McKenzie Nix, PACE sexual abuse and molestation prevention specialist, (left) and Erin Merryn, founder of Erin’s Law, co-presented a workshop Thursday at the Salem Convention Center. (Photo by Rachel Baker, OSBA)
A hybrid PACE Day 2022 tackled heavy topics Thursday, including child sexual abuse, in the name of school safety.
Property and Casualty Coverage for Education is Oregon’s leading insurance pool for education, with more than 200 public organizations as members. PACE is a partnership of OSBA and the Special Districts Association of Oregon. The conference brings together school officials and experts in protecting students and schools, physically and legally.
Thursday’s event marked the event’s return to the Salem Convention Center after COVID-19’s disruptions. This conference was OSBA’s first venture into simultaneously offering an in-person event while live-streaming the sessions online with chat available.

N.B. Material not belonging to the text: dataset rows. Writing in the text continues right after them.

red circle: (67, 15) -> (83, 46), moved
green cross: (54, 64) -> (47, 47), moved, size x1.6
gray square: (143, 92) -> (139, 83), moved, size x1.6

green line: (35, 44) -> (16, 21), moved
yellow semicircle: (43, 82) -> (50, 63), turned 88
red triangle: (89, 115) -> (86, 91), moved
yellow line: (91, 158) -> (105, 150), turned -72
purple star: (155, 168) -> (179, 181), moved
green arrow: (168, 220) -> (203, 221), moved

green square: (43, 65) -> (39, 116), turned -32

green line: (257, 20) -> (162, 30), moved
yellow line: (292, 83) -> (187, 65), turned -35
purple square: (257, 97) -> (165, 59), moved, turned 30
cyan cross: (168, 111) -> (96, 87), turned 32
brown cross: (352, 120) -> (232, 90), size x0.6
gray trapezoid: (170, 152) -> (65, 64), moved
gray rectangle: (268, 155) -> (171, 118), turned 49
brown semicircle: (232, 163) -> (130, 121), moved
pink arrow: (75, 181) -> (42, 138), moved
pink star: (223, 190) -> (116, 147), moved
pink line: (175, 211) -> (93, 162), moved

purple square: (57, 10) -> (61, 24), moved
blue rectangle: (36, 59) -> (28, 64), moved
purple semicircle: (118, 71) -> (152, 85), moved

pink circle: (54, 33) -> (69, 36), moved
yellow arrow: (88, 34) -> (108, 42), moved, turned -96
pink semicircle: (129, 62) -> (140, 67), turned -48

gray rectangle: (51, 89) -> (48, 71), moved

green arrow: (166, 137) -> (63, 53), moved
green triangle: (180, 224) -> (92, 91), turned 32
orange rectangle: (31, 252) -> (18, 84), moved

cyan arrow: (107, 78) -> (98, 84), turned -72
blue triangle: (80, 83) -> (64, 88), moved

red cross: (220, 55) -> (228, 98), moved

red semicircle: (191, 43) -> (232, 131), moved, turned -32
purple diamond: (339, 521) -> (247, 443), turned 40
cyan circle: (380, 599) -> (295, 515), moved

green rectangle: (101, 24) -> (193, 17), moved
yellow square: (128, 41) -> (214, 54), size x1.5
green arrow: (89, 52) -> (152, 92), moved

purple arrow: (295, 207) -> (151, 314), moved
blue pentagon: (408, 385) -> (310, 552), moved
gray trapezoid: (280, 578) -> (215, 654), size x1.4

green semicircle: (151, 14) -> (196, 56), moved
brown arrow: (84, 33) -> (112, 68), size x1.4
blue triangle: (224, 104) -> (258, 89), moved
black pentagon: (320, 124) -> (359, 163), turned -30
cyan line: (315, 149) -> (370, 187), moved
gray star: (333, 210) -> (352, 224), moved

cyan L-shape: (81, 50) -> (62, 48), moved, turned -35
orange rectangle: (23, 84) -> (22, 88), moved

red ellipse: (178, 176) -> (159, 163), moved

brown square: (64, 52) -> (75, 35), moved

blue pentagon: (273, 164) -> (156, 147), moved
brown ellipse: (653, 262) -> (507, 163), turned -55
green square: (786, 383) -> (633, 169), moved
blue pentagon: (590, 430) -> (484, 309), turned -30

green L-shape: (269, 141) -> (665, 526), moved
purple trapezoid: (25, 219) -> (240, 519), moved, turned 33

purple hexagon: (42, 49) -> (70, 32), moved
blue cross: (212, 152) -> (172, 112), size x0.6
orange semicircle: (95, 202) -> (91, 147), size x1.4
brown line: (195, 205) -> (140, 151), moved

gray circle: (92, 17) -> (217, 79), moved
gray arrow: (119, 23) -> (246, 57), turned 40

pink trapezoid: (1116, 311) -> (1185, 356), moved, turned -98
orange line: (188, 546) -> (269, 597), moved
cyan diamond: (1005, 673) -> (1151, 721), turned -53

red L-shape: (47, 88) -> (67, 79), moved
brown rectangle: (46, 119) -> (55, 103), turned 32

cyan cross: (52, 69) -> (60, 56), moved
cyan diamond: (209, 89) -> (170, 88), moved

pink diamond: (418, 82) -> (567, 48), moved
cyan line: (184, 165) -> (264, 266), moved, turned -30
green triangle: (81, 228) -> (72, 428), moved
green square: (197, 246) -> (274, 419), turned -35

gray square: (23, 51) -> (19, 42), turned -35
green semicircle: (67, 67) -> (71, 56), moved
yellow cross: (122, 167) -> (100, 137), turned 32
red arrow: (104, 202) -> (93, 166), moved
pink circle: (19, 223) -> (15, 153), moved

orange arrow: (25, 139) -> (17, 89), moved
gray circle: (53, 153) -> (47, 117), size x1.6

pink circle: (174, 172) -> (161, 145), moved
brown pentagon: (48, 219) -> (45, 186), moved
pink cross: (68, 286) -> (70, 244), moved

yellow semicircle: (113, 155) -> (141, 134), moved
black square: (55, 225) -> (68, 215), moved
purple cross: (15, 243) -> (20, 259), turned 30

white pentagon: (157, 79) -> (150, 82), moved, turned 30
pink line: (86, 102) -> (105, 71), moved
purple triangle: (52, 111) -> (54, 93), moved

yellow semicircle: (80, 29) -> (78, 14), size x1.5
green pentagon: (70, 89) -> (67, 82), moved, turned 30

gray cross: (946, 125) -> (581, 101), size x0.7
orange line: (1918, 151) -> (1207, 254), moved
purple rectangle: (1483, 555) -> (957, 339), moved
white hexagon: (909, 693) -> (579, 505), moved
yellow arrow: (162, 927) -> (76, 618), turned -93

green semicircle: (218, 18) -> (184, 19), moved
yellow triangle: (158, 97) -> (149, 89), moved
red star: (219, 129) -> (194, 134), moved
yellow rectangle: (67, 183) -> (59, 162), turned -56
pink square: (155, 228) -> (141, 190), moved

The virtual option allowed people to attend from anywhere in the state, but Phoenix-Talent School Board Chair Dawn Watson said she relished the in-person meeting for the ability to have side conversations. Watson is an OSBA Board member and PACE Board trustee.
More than 130 people registered for the in-person event with nearly as many signing up for the virtual version. Roughly two dozen people switched to virtual because of the snowy and icy weather around the state this week.
Keynote speaker Erin Merryn, founder of Erin’s Law, opened the day with the harrowing tale of her own sexual abuse. Attendees said it was hard to hear but important, and she gave them reason to hope.
Educating children about sex abuse prevents it at school and home, Merryn said. She praised Oregon for its quick and effective implementation of Erin’s Law, which requires age-appropriate, prevention-oriented lessons in schools. Oregon is one of 37 states that have adopted some version of the law.
Eddyville Charter School Superintendent Stacy Knudson said she and Human Resources Director Missy Endicott came specifically to get more information to better implement prevention and train staff in their district east of Newport.
The day’s slate of workshops included the usual issues of risk management, legal concerns and preventative efforts. It also covered difficult current topics, including parental rights and contentious board meetings.
Leah McCarthy, Hillsboro School District risk manager, said she has been to multiple PACE Days and appreciates the presenters and exhibitors.